How do I create a generic class in Java?

In this example you will learn how to create a generic class in Java. In some of the previous post in this blog you might have read how to use generic for working with Java collection API such as List, Set and Map. Now it is time to learn to create a simple generic class.

As an example in this post will create a class called GenericMachine and we can plug different type of engine into this machine that will be use by the machine to operate. For this demo we will create two engine type, a DieselEngine and a JetEngine. So let’s see how the classes are implemented in generic.

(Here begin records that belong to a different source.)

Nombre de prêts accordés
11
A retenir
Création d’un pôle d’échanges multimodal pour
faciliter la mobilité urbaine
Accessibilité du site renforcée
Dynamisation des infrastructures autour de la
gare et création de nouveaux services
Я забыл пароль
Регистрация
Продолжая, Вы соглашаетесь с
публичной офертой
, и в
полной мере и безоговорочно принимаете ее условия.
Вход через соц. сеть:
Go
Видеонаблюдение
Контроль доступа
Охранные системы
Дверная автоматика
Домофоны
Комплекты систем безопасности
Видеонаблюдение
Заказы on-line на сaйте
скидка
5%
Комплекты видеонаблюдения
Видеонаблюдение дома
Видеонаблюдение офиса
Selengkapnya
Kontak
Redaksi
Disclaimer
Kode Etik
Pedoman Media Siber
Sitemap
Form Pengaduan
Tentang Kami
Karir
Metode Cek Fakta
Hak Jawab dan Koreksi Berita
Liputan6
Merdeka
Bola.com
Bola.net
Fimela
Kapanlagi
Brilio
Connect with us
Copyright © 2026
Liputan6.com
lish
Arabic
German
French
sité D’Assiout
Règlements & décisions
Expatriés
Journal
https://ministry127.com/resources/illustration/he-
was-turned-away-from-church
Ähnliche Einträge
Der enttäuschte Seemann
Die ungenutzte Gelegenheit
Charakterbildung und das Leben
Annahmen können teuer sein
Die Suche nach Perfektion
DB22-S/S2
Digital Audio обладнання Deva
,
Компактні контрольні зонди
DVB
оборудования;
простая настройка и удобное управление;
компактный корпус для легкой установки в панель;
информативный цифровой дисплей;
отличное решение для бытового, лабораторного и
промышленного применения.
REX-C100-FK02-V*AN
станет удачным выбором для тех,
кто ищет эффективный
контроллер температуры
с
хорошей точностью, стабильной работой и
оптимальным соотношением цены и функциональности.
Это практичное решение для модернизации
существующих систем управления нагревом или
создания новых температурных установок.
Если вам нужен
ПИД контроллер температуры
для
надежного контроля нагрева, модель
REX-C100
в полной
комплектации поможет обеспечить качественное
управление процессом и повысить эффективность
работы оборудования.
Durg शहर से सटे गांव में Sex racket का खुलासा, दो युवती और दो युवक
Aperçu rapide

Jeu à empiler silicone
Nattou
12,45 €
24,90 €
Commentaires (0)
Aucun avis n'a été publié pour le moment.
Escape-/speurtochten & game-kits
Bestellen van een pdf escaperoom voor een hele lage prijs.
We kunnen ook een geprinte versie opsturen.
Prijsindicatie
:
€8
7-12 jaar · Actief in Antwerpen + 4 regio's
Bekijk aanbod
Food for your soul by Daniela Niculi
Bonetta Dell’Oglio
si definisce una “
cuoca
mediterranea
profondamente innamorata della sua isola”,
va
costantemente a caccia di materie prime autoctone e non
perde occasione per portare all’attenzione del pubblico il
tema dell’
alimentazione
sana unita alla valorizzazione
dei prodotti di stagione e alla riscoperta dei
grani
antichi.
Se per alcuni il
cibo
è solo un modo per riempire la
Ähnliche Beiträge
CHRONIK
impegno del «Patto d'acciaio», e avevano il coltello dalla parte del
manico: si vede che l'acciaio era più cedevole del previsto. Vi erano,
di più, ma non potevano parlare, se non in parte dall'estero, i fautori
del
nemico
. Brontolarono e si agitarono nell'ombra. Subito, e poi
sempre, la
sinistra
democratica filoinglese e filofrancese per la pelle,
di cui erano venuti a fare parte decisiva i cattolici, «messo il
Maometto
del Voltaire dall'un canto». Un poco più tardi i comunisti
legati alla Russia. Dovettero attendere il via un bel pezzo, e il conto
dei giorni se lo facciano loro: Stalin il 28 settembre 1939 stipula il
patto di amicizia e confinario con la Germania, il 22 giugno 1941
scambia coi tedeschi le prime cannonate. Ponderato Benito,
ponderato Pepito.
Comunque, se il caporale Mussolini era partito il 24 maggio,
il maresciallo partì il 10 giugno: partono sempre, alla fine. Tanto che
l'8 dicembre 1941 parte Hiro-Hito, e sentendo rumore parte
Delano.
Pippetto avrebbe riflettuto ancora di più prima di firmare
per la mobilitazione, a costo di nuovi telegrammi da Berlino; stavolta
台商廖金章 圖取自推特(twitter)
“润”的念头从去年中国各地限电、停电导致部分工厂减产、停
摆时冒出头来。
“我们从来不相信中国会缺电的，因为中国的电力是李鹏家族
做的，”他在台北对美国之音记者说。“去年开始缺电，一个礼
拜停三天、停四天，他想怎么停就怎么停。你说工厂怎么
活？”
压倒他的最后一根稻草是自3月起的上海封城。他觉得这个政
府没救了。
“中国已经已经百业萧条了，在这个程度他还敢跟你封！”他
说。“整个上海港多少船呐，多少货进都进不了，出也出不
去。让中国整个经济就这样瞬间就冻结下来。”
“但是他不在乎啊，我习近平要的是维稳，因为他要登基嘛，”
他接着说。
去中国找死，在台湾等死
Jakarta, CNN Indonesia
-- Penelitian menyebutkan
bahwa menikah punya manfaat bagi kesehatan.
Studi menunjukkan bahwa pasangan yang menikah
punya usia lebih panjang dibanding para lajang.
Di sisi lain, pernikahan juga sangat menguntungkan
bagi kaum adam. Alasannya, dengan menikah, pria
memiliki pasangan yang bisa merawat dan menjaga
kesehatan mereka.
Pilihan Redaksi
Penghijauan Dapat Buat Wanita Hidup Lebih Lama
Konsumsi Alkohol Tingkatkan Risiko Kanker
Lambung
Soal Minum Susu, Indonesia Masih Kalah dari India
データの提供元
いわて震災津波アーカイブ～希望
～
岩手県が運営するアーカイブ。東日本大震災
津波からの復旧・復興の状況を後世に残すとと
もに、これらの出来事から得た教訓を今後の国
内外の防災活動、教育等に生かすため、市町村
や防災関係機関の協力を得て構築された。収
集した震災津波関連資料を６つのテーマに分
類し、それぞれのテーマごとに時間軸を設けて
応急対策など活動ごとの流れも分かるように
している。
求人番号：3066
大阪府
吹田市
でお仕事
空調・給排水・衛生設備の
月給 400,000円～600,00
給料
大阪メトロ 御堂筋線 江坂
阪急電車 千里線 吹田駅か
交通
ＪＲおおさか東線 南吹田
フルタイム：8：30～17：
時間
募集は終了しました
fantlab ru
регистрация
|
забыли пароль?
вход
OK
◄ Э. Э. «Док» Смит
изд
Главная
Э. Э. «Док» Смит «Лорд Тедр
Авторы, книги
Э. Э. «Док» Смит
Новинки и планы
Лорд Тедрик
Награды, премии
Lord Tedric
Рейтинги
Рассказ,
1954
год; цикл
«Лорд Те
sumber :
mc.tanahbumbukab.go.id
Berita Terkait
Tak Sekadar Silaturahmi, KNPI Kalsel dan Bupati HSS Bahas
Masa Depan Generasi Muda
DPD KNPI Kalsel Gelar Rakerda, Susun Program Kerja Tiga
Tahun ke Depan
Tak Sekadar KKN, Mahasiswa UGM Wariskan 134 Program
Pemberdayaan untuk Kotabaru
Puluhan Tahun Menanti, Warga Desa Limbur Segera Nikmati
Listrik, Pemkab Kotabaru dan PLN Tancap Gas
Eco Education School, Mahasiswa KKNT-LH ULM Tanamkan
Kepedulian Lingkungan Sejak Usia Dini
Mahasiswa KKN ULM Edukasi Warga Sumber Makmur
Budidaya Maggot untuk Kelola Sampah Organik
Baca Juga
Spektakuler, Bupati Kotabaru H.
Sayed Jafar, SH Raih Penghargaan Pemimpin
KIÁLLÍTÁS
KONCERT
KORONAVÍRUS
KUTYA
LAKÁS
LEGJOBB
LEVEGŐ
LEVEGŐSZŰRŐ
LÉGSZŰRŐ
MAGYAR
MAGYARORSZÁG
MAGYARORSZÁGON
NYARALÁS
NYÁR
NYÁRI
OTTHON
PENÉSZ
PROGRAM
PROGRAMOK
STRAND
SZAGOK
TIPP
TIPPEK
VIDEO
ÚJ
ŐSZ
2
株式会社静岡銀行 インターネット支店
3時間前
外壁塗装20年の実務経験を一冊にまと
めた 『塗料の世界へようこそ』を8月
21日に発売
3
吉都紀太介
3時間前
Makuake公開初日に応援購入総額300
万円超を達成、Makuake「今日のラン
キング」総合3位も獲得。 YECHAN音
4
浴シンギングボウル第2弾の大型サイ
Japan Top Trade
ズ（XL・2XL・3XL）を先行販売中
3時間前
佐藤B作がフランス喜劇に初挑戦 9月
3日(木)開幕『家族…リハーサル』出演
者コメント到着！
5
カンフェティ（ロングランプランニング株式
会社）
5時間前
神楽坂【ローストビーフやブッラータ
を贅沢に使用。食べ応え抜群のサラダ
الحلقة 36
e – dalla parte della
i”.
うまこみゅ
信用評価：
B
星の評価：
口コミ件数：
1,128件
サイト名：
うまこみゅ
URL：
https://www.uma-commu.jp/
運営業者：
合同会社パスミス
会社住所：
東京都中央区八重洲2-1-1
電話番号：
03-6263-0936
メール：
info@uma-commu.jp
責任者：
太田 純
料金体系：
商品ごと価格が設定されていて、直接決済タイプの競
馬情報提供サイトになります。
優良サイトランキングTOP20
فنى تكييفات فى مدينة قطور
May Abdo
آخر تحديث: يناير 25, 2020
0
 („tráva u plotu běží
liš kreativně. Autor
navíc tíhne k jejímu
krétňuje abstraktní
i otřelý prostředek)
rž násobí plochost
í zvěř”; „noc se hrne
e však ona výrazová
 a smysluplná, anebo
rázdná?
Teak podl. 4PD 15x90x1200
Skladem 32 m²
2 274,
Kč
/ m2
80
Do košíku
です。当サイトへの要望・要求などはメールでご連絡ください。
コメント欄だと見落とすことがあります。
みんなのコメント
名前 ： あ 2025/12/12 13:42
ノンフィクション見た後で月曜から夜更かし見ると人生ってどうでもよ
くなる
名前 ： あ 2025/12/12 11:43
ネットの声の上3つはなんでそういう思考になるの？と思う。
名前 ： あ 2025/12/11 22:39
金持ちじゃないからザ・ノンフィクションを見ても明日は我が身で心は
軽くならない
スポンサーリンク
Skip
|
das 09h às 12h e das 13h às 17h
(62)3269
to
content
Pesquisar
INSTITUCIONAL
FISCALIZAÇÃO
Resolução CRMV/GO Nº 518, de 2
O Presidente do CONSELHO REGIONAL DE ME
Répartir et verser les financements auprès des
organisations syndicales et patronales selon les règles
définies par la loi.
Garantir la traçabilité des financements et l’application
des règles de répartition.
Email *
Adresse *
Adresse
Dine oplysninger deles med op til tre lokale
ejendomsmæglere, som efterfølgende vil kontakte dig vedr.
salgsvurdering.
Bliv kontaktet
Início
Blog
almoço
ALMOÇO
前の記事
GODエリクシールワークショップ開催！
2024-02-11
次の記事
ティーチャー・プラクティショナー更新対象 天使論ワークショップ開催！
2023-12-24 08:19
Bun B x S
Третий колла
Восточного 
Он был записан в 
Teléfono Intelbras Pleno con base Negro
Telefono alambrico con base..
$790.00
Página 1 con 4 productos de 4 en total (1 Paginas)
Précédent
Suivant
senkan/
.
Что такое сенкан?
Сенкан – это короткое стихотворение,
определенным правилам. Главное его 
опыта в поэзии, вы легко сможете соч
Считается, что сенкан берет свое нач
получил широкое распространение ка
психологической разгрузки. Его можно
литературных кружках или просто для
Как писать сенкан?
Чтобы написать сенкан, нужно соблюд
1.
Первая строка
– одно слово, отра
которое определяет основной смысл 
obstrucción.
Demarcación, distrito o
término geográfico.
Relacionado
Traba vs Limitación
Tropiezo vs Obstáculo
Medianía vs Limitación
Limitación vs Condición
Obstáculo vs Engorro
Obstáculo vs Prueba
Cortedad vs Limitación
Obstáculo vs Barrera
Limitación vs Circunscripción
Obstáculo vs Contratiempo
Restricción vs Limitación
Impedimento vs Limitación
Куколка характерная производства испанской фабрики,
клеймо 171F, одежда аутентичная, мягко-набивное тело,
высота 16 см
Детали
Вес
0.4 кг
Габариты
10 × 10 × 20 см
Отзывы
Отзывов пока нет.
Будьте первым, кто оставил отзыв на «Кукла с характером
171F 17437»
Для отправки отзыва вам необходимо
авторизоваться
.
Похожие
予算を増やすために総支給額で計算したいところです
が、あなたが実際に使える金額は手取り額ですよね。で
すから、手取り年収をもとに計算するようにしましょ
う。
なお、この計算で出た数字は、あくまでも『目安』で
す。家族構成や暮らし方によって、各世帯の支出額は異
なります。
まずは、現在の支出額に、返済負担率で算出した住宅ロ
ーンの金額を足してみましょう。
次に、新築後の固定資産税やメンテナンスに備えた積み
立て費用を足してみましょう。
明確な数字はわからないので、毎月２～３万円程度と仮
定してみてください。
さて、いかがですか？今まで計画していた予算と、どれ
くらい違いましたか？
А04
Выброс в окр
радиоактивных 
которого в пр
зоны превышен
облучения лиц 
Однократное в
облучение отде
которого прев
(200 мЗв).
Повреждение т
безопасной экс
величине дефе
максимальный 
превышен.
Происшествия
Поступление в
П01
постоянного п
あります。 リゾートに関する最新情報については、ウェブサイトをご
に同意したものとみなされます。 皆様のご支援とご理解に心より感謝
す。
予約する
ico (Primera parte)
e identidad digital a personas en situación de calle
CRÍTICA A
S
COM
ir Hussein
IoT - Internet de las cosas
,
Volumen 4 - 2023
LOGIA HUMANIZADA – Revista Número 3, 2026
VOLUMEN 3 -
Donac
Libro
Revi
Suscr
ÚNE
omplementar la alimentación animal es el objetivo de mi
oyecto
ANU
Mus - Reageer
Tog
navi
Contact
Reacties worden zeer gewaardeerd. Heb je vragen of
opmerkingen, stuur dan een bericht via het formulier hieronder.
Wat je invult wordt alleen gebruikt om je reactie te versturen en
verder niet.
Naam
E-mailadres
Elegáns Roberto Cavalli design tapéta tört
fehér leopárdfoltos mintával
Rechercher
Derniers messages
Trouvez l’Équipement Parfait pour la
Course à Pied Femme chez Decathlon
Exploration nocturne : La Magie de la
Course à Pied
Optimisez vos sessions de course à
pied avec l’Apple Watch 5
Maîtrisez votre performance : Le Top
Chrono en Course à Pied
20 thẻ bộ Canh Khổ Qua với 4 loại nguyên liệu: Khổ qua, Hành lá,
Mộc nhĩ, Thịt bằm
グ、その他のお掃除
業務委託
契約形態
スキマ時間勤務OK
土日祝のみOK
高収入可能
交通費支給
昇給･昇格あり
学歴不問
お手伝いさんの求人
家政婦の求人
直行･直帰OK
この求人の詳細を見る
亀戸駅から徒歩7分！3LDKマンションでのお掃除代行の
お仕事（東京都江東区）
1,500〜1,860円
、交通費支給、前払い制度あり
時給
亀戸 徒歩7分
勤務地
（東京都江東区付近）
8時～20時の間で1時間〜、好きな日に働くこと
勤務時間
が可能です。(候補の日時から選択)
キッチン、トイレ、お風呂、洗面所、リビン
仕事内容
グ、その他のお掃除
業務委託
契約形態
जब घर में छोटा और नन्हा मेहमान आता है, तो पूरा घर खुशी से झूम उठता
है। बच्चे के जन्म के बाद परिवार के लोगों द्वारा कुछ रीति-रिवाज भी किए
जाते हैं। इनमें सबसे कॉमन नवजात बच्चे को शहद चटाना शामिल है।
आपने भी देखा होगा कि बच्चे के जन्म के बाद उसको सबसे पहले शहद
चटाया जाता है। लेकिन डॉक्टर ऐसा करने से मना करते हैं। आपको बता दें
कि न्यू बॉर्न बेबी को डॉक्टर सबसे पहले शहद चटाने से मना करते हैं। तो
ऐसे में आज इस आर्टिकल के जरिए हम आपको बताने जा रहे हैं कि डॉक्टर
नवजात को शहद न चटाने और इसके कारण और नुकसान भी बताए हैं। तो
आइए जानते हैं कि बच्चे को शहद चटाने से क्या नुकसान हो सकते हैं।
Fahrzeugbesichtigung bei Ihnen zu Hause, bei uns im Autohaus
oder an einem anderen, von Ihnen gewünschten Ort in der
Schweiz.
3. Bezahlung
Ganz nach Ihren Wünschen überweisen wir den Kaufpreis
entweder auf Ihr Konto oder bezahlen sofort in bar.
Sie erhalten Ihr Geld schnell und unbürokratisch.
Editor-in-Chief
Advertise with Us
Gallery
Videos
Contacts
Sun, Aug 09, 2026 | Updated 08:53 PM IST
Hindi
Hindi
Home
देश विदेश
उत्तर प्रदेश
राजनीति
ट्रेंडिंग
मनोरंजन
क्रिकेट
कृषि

package org.kodejava.examples.generic;

public class GenericMachine<T> {
    private T engine;

    public GenericMachine(T engine) {
        this.engine = engine;
    }

    private void start() {
        System.out.println("This machine running on: " + engine);
    }

    public static void main(String[] args) {
        //
        // Creates a generic machine with diesel engine.
        //
        GenericMachine<DieselEngine> machine = new GenericMachine<>(new DieselEngine());
        machine.start();

        //
        // Creates another generic machine with jet engine.
        //
        GenericMachine<JetEngine> anotherMachine = new GenericMachine<>(new JetEngine());
        anotherMachine.start();
    }
}

Now, for the two engine class we will only create an empty class so that the GenericMachine class can be compile successfully. And here are the engine classes:

package org.kodejava.examples.generic;

public class DieselEngine {
}
package org.kodejava.examples.generic;

public class JetEngine {
}

The <T> in the class declaration tell that we want the GenericMachine class to have type parameter. We also use the T type parameter at the class constructor to pass the engine.